Havia a determinação perigosa dos megalómanos já incapazes de reconhecerem os próprios limites.
Dos que não perdoam àqueles que lhos apontam.
Dos ressentidos.
Dos vingativos.
Dos irresponsáveis.
Um homem que ganhou eleições em que votou 23,3 % do eleitorado,
que perdeu 550.000 votos, em relação à votação de 5 anos antes,
vem, anunciar, perdão, vem ordenar, vem querer impor “a boa nova”?!
Um homem inculto, incapaz de diálogo, ignorante dos valores da democracia, praticante de uma linguagem populista, um homem mentalmente do tempo da maria cachucha, um homem com cem anos de atraso,
vem dirigir-se ao povo, que continua a pagar as asneiras do seu longuíssimo mandato como 1º ministro, dez anos?
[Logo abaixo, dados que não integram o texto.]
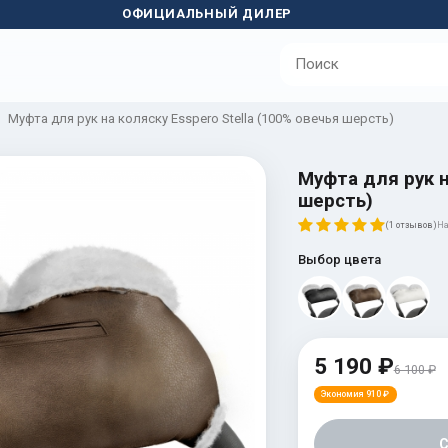
ОФИЦИАЛЬНЫЙ ДИЛЕР
Муфта для рук на коляску Esspero Stella (100% овечья шерсть)
Муфта для рук н
шерсть)
(1 отзывов)
На
Выбор цвета
5 190 ₽
6 100 ₽
Экономия 910 ₽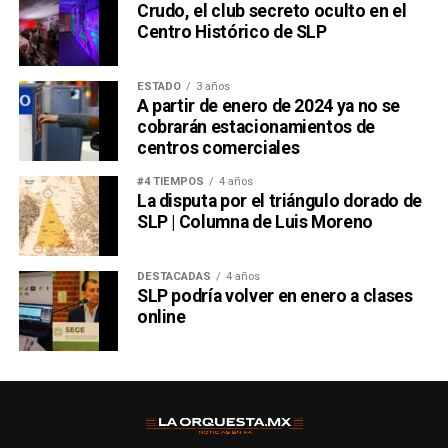
Crudo, el club secreto oculto en el
Centro Histórico de SLP
ESTADO
3 años
A partir de enero de 2024 ya no se
cobrarán estacionamientos de
centros comerciales
#4 TIEMPOS
4 años
La disputa por el triángulo dorado de
SLP | Columna de Luis Moreno
DESTACADAS
4 años
SLP podría volver en enero a clases
online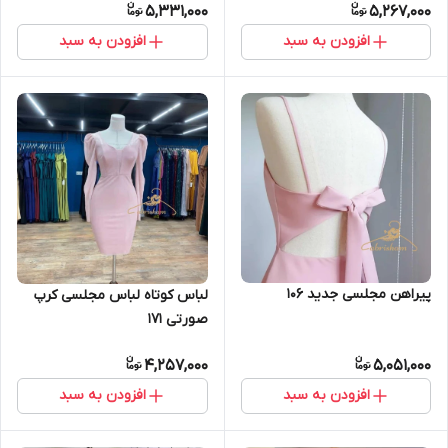
5,331,000
5,267,000
افزودن به سبد
افزودن به سبد
پیراهن مجلسی جدید ۱۰۶
لباس کوتاه لباس مجلسی کرپ
صورتی ۱۷۱
4,257,000
5,051,000
افزودن به سبد
افزودن به سبد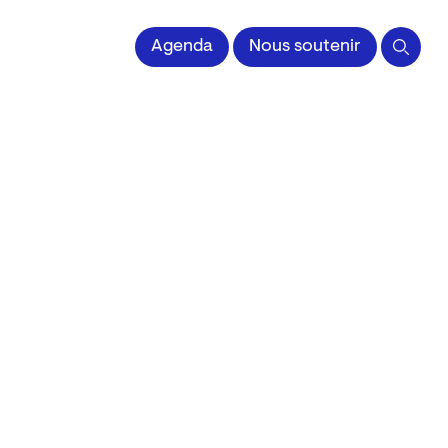
 l'Image imprimée
Agenda
Nous soutenir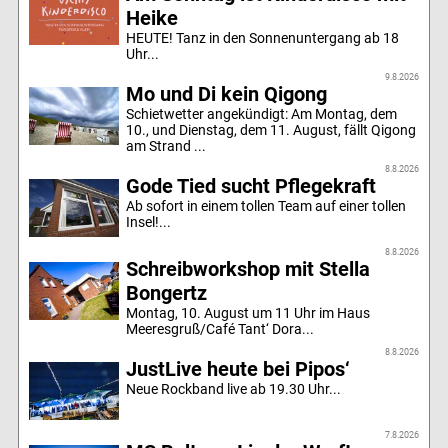
Heike
HEUTE! Tanz in den Sonnenuntergang ab 18
Uhr...
9.8.2026
Mo und Di kein Qigong
Schietwetter angekündigt: Am Montag, dem
10., und Dienstag, dem 11. August, fällt Qigong
am Strand ...
8.8.2026
Gode Tied sucht Pflegekraft
Ab sofort in einem tollen Team auf einer tollen
Insel!...
8.8.2026
Schreibworkshop mit Stella
Bongertz
Montag, 10. August um 11 Uhr im Haus
Meeresgruß/Café Tant‘ Dora...
8.8.2026
JustLive heute bei Pipos‘
Neue Rockband live ab 19.30 Uhr...
7.8.2026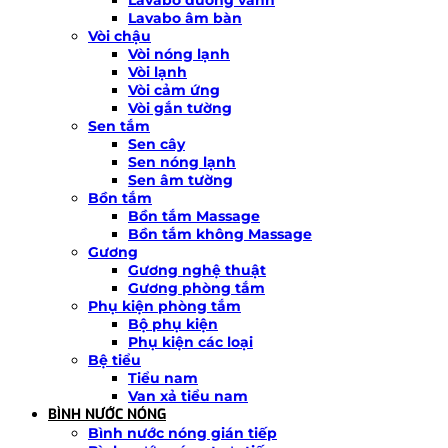
Lavabo âm bàn
Vòi chậu
Vòi nóng lạnh
Vòi lạnh
Vòi cảm ứng
Vòi gắn tường
Sen tắm
Sen cây
Sen nóng lạnh
Sen âm tường
Bồn tắm
Bồn tắm Massage
Bồn tắm không Massage
Gương
Gương nghệ thuật
Gương phòng tắm
Phụ kiện phòng tắm
Bộ phụ kiện
Phụ kiện các loại
Bệ tiểu
Tiểu nam
Van xả tiểu nam
BÌNH NƯỚC NÓNG
Bình nước nóng gián tiếp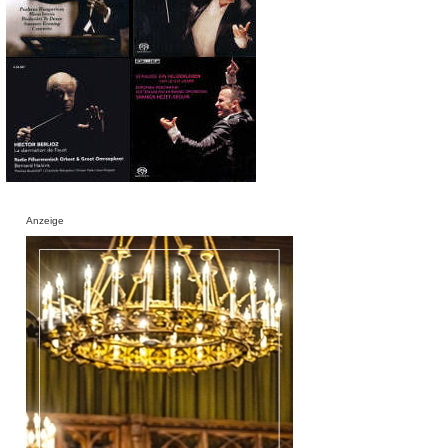
Anzeige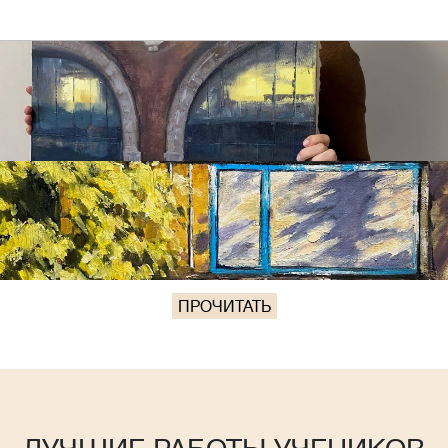
ПРОЧИТАТЬ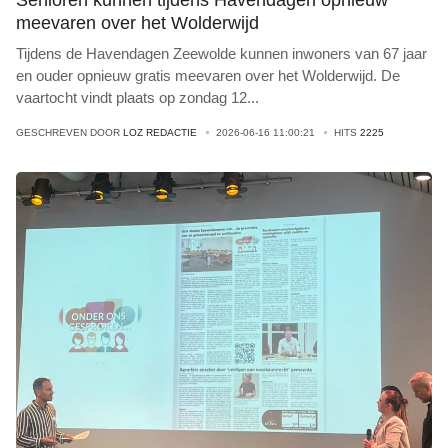
Senioren kunnen tijdens Havendagen opnieuw
meevaren over het Wolderwijd
Tijdens de Havendagen Zeewolde kunnen inwoners van 67 jaar
en ouder opnieuw gratis meevaren over het Wolderwijd. De
vaartocht vindt plaats op zondag 12
...
GESCHREVEN DOOR
LOZ REDACTIE
2026-06-16 11:00:21
HITS
2225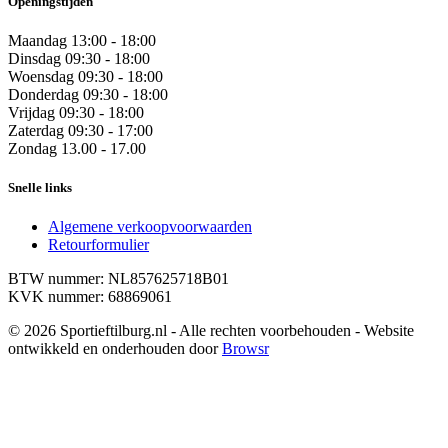
Openingstijden
Maandag
13:00 - 18:00
Dinsdag
09:30 - 18:00
Woensdag
09:30 - 18:00
Donderdag
09:30 - 18:00
Vrijdag
09:30 - 18:00
Zaterdag
09:30 - 17:00
Zondag
13.00 - 17.00
Snelle links
Algemene verkoopvoorwaarden
Retourformulier
BTW nummer: NL857625718B01
KVK nummer: 68869061
© 2026 Sportieftilburg.nl - Alle rechten voorbehouden - Website
ontwikkeld en onderhouden door
Browsr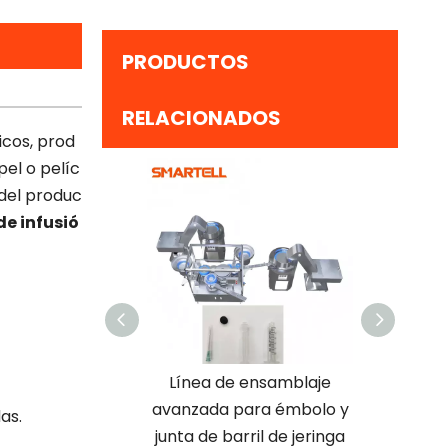
PRODUCTOS
RELACIONADOS
icos, prod
el o pelíc
 del produc
de infusió
e producción de
Línea de ensamblaje
Impresor
s de productos
avanzada para émbolo y
jeringa 
as.
s máquina de
junta de barril de jeringa
la in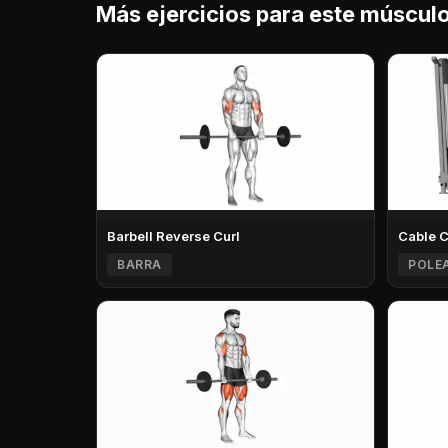
Más ejercicios para este múscul
Barbell Reverse Curl
Cable 
BARRA
POLE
Vem querer falar aos jovens?!
Mas que jovens o podem entender?!
Mas que povo o pode entender?!
Nem o povo, nem os jovens são já os dos anos vinte do século passado...
E a cavacal figura não falou onde devia ter falado -e fala sempre-; falou na Assembleia de República, não falou na Travessa do Fala Só.
Pobre Portugal que tais figuras tem!